Fawkes, Thomas Wintour, Ambrose Rookwood and Robert Keyes  were committed, tried and sentenced of treason. On 31 January 1606, they were brutally dragged behind a horse along the streets of London to Old Palace Yard in Westminster where, one by one, they were hanged, drawn and quartered in front of  a baying crowd. Fawkes was the last to go up the gallows. A bystander commented, “Last of all came the great devil of all, Guy Fawkes, alias Johnson, who should have put fire to the powder. His body being weak with the torture and sickness he was scarce able to go up the ladder, yet with much ado, by the help of the hangman, went high enough to break his neck by the fall. He made no speech, but with his crosses and idle ceremonies made his end upon the gallows and the block, to the great joy of all the beholders that the land was ended of so wicked a villainy.” Although not the plot’s ringleader, Fawkes was, nonetheless, its most infamous conspirator.

What happened to the rest of the conspirators? Francis Tresham died of natural causes in the Tower of London on 23 December 1605.  Four men – Sir Everard Digby, Robert Winter, John Grant and Thomas Bates – were executed on 30 January 1606 in St Paul’s Churchyard. The two ringleaders, Percy and Catesby, had been killed earlier at Holbeach House in Staffordshire. John & Christopher Wright were both shot on the 8th November. None survived.

In January 1606 James I passed a thanksgiving act (Observance of 5 November Act) to legally bind the nation to an annual celebration of the success of the state over Catholic conspirators. The act stated that all “Ministers in every Cathedral and Parish Church, or other usual Place for Common Prayer … shall always upon the fifth Day of November say Morning Prayer, and give unto Almighty God Thanks for this most happy Deliverance”. During the service the minister had to “publickly, distinctly and plainly” read out the text of the act.

Lest the nation should forget, in 1608, Sir William Waad had a marble memorial erected in an upper room of the King’s House at the Tower – a permanent reminder of the gruesome fate that awaits traitors. 

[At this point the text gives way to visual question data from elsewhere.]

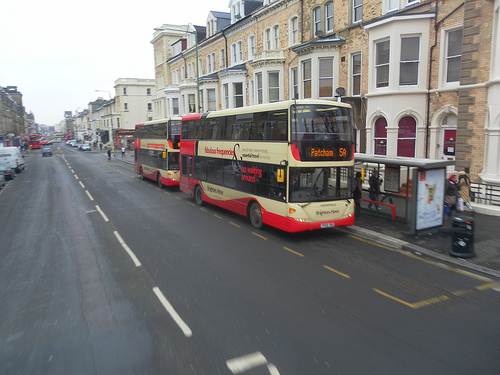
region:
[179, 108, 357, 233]
Red and white double decker bus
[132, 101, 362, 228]
Two double decker buses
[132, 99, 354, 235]
Two red and white buses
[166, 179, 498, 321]
Yellow marks on road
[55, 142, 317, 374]
White lines on road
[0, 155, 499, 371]
A gray tarmacked road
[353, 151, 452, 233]
White shade beside road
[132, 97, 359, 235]
Two buses at the bus stop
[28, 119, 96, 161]
Cars moving on the road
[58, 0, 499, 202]
Buildings along the road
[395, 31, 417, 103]
Large window on a building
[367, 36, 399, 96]
Large window on a building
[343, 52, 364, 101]
Large window on a building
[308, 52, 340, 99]
Large window on a building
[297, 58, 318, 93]
Large window on a building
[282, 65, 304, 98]
Large window on a building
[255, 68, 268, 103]
Large window on a building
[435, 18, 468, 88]
Large window on a building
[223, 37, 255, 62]
Large window on a building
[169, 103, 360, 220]
a double decker bus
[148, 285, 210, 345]
a white line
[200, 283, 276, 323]
the street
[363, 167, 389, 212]
a person standing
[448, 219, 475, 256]
a trash can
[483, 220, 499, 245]
the sidewalk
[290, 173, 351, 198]
the windshield on the bus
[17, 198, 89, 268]
the street is black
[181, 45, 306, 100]
a building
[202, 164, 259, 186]
windows on the bus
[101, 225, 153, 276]
white line painted on pavement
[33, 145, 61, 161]
vehicle driving on road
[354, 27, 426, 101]
windows on side of building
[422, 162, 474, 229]
people walking on sidewalk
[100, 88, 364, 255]
two stopped double decker buses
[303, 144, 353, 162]
writing on front of double decker bus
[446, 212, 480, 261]
black metal trash can on sidewalk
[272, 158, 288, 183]
yellow metal side mirror on bus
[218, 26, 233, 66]
black metal gutter on side of house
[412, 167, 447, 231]
advertisement on side of bus stop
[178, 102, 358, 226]
a double decker bus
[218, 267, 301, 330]
the street is black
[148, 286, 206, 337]
white line in the street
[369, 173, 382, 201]
a person standing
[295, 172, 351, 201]
windshield on the bus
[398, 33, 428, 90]
windows on the building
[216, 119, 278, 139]
windows on the bus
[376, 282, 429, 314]
a line that is yellow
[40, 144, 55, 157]
a car in the street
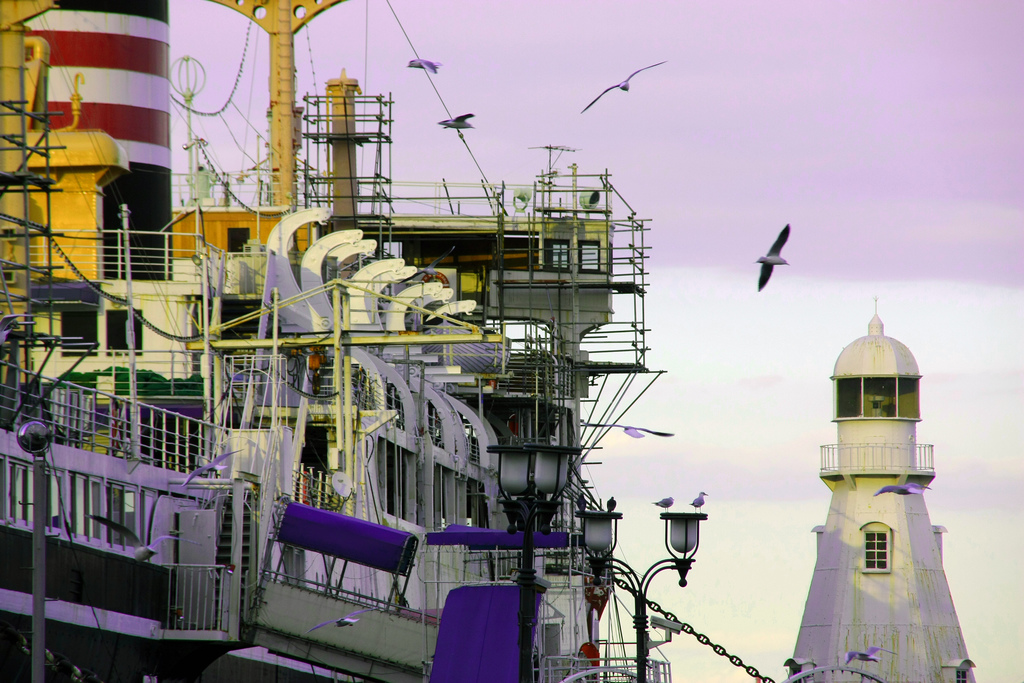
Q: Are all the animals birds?
A: No, there are both seagulls and birds.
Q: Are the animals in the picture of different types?
A: Yes, they are seagulls and birds.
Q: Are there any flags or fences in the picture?
A: No, there are no fences or flags.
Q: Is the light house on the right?
A: Yes, the light house is on the right of the image.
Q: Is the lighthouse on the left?
A: No, the lighthouse is on the right of the image.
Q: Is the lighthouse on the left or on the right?
A: The lighthouse is on the right of the image.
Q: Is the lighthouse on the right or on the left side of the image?
A: The lighthouse is on the right of the image.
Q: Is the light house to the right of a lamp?
A: Yes, the light house is to the right of a lamp.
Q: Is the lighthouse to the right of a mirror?
A: No, the lighthouse is to the right of a lamp.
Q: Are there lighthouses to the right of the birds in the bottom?
A: Yes, there is a lighthouse to the right of the birds.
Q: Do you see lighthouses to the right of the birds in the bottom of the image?
A: Yes, there is a lighthouse to the right of the birds.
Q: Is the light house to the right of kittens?
A: No, the light house is to the right of the birds.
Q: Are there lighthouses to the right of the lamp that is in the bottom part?
A: Yes, there is a lighthouse to the right of the lamp.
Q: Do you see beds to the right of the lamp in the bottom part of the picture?
A: No, there is a lighthouse to the right of the lamp.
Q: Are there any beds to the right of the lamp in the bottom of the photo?
A: No, there is a lighthouse to the right of the lamp.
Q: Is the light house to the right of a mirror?
A: No, the light house is to the right of a lamp.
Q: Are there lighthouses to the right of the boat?
A: Yes, there is a lighthouse to the right of the boat.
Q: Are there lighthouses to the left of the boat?
A: No, the lighthouse is to the right of the boat.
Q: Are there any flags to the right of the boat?
A: No, there is a lighthouse to the right of the boat.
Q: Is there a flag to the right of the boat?
A: No, there is a lighthouse to the right of the boat.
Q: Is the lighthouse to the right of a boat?
A: Yes, the lighthouse is to the right of a boat.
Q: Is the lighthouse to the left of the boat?
A: No, the lighthouse is to the right of the boat.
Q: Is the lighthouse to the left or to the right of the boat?
A: The lighthouse is to the right of the boat.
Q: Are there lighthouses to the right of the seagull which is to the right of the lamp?
A: Yes, there is a lighthouse to the right of the sea gull.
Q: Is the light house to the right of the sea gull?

The Observance Act remained in force until 1859. It was illegal to not mark Gunpowder Treason Day (or Bonfire Night or Guy Fawkes Night as we now know it) in Britain. The only exception was St Peter’s School in York, Guy Fawkes’s alma mater, which refused to participate in any of the celebrations.  During the two World Wars, Bonfire Night was celebrated indoors in keeping with the wartime requirement for blackouts. To this day, the Yeoman of the Guard check the cellars of the Houses of Parliament before every state opening of parliament. 

A portrait of Guy Fawkes. Date and artist unknown. Public domain.

Over 400 years on, the nation still remembers Fawkes’s fiery legacy every 5th November. So today as you head out to one of the many bonfire and fireworks displays across the UK, you might like to ponder how British history may have changed had Fawkes been able to light that fuse on 5th November 1605.

Wishing you all a happy and safe Bonfire Night 2022.